▸ Problems to work on:
[1] Decide whether each statement below agrees with the bankruptcy news items on Starter Corporation and Telegroup. Answer yes or no for each, and quote the deciding words of the text exactly.
(a) NFL Properties asks the court to compel Starter Corporation to reject the license agreements.
(b) Starter asked the court to consider procedures for liquidating $50 million of inventory.
(c) ANB may terminate the contracts at will by giving the debtor 60 days' written notice.
[2] Resume the bankruptcy news items on Starter Corporation and Telegroup, starting after their final sentence.

▸ Excerpted passage:
STARTER CORP: NFL Properties Seeks Relief
National Football League Properties, Inc. ("NFL
Properties") is one of Starter Corporation's twenty largest
unsecured creditors.  NFL Properties seeks an order
compelling Starter Corporation to immediately assume or
reject five purported NFL Properties license agreements.  
NFL Properties is responsible for the licensing of
companies to use the trademarks of the NFL and Member Clubs
to produce products for retail sale.  NFL Properties states
that the most valued licenses are PRO LINE licenses. These
products are worn by the professional athletes as emblems
on game uniforms.  NFL Properties says that Starter will
not and cannot meet its obligations or assign its
obligations under the PRO LINE licenses.    Starter has
been disabled by the loss of some two-thirds of its
employees and the recent departure of its founder and CEO
David Beckerman, and the lack of necessary financing.  
Starter recently asked the court for expedited
consideration of procedures to liquidate $70 million of
inventory at discounted prices.  "This is neither the
conduct of a company that intends to continue operation in
the normal course, nor one with the capacity or motivation
to finance and honor its critical obligations under the PRO
LINE licenses."

NFL Properties says that it must select a replacement
licensee in consultation with the seven Member Clubs
currently assigned to Starter.

NFL Properties asks that the court compel Starter
Corporation to reject the license agreements as NFL
Properties asserts that Starter Corporation can no longer
perform the agreements.

TELEGROUP INC: Bank Seeks To End Cash Management Services
American National Bank and Trust Company of Chicago ("ANB")
seeks an order confirming the bank's right to terminate
existing cash management services and merchant banking
services with the debtor, or in the alternative, vacating
the automatic stay in order to terminate such services.

ANB currently provides to the debtor a variety of cash
management services, some of which are known as merchant
banking services, through a multitude of bank accounts
which the debtor established prepetition with ANB.  The
services prove a funds transfer capability and funds
concentration services for the debtor, essentially on an
unsecured or undersecured basis.  ANB is at unlimited risk
at each point of providing the service, that is, at any
point the creditor status can be reversed leaving the
accounts with insufficient funds.  ANB has the right to
terminate the contracts at will by the terms of the
contracts by giving the debtor 30 day written notice.  The
Bank seeks a court order declaring their right to terminate
the contract. ANB requests that if the stay must be lifted,
the Bank requests that it be permitted to lift the
automatic stay and immediately terminate the Agreements.

▸ Dataset extract:
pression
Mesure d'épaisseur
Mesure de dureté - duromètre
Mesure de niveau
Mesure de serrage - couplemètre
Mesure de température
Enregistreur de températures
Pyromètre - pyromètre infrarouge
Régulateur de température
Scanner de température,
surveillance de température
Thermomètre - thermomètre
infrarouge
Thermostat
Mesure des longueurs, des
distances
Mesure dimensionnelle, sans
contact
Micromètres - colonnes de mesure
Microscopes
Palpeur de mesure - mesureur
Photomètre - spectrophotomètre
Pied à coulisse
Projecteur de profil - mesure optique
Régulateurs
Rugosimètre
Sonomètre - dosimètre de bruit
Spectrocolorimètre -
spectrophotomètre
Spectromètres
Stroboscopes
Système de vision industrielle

▸ Answers by task:
[1]
(a) Yes: "NFL Properties asks that the court compel Starter Corporation to reject the license agreements"
(b) No: "liquidate $70 million of inventory at discounted prices"
(c) No: "by giving the debtor 30 day written notice"

[2]
USCI: Agreement Signed With Preferred Stockholders
USCI, Inc. (OTCBB:USCM) announced that it has concluded an
agreement with the holders of all of the outstanding shares
of Preferred Stock of the Company.  Pursuant to the  
Agreement, the Company has agreed to convert an aggregate
of $1.5 million stated value of its Preferred Stock into 75
million shares of the Company's Common Stock at $0.02 per
share, the then prevailing conversion price under  
certain series of the Preferred Stock.

The Agreement also provides that all defaults with respect
to the Preferred Stock have been waived, all future
dividends accruing to the Preferred Stock have been waived,
and all of the options and warrants held by the holders of  
the Preferred Stock have been cancelled.

Additionally, a Preferred Shareholder and certain other
persons have entered into a Participation Agreement with
Foothill Capital Corp. in connection with the restructuring
of the outstanding $20 million credit facility provided
by  Foothill Capital Corp. to USCI's wholly-owned
subsidiary, Ameritel Communications, Inc.  An aggregate of
$7 million has been made available by the  participants in
the Foothill facility as term loans.  Although the limit
of the  credit facility has been reduced from $20 million
to $17.5 million, the $7  million allocated for term loans
will be available for working capital upon certain
conditions. Two million dollars has already been advanced.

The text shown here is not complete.